Last year, an academic discovered that the only two firms on Amazon selling new copies of a classic biology textbook were charging well over $1 million (plus $3.99 for shipping!). Furthermore, when he checked the next day, prices had risen even further to nearly $2.8 million! Intrigued by this strange pricing behaviour, he started to investigate the prices further.
In oligopoly markets with a small number of players, firms must make strategic decisions taking into account how they expect their rivals will react. One option in today’s online market places is for firms to use computer algorithms which automatically adjust their prices according to the prices their rivals are charging. The results of his investigation suggested that this was exactly what was causing the prices for this textbook to be so high.
One of the firms appeared to adopt a pricing rule which set its price at 0.9983 times the price of the other firm. This seems to make sense – this firm wants to undercut its rival in order to be more likely to sell its copy. However, if both firms operated under this strategy, we would expect to see prices falling over time (see also). In contrast, the strategy of the other firm appeared to be to price 1.270589 above its rival’s price. Why would it want to try to make sure it was always more expensive that its rival? The academic’s plausible explanation was that:
“…they do not actually possess the book. Rather, they noticed that someone else listed a copy for sale, and so they put it up as well – relying on their better feedback record to attract buyers. But, of course, if someone actually orders the book, they have to get it – so they have to set their price significantly higher – say 1.27059 times higher – than the price they’d have to pay to get the book elsewhere.”
Put both of these pricing rules together and prices will continuously rise over time! This was exactly what the academic observed for over a week, until human intervention appears to have returned prices to a more sensible level.
As Tim Harford discusses in his recent blog post, it had been hoped that online market places would result in very low prices because the high degree of price transparency increases competition. Clearly the prices Amazon was initially charging for the textbook didn’t support this theory and even after human intervention prices would seem to be well above marginal production costs. However, as the blog post goes on to explain, we should not necessarily expect price transparency always to lead to low prices. Economic theory shows us that in oligopoly markets, when a small number of players interact repeatedly, they may be able to collude tacitly on high prices. Furthermore, a high degree of price transparency may help such collusive behaviour because it makes it easier for firms to detect cheating by a rival.
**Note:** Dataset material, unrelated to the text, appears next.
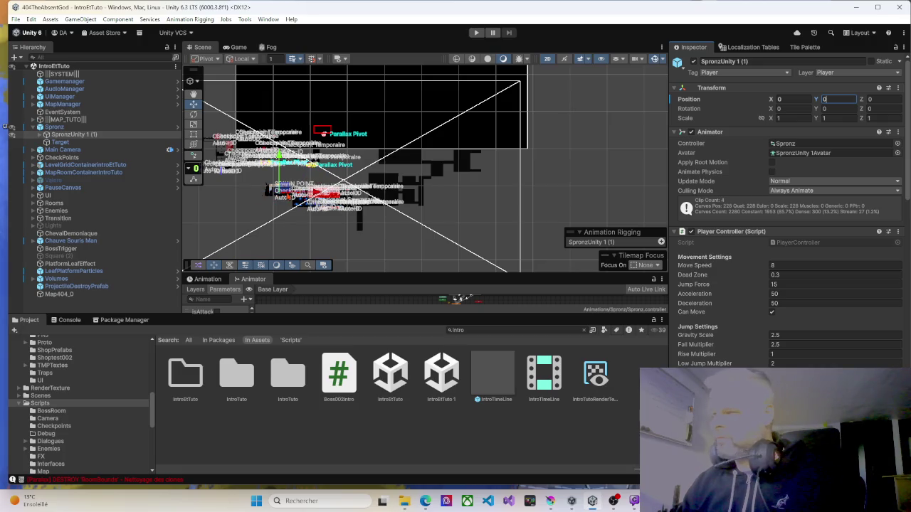
scroll(269, 165, "up", 5)
scroll(281, 195, "up", 5)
Amazon’s $23,698,655.93 Book About Flies (SCREENSHOT) The Huffington Post, Steven Hoffer (26/04/11)
- What are the key features of competition between book sellers on Amazon?
- What price setting rule would the two firms have to use for prices to continuously fall over time? Provide an illustrative example.
- What are the pros and cons for a firm of relying on a computer algorithm to set its prices?
- How might a firm program its price setting algorithm if it wanted to collude tacitly with its rivals?
- Can you think of any other explanations for the pricing strategies that the two Amazon sellers adopted?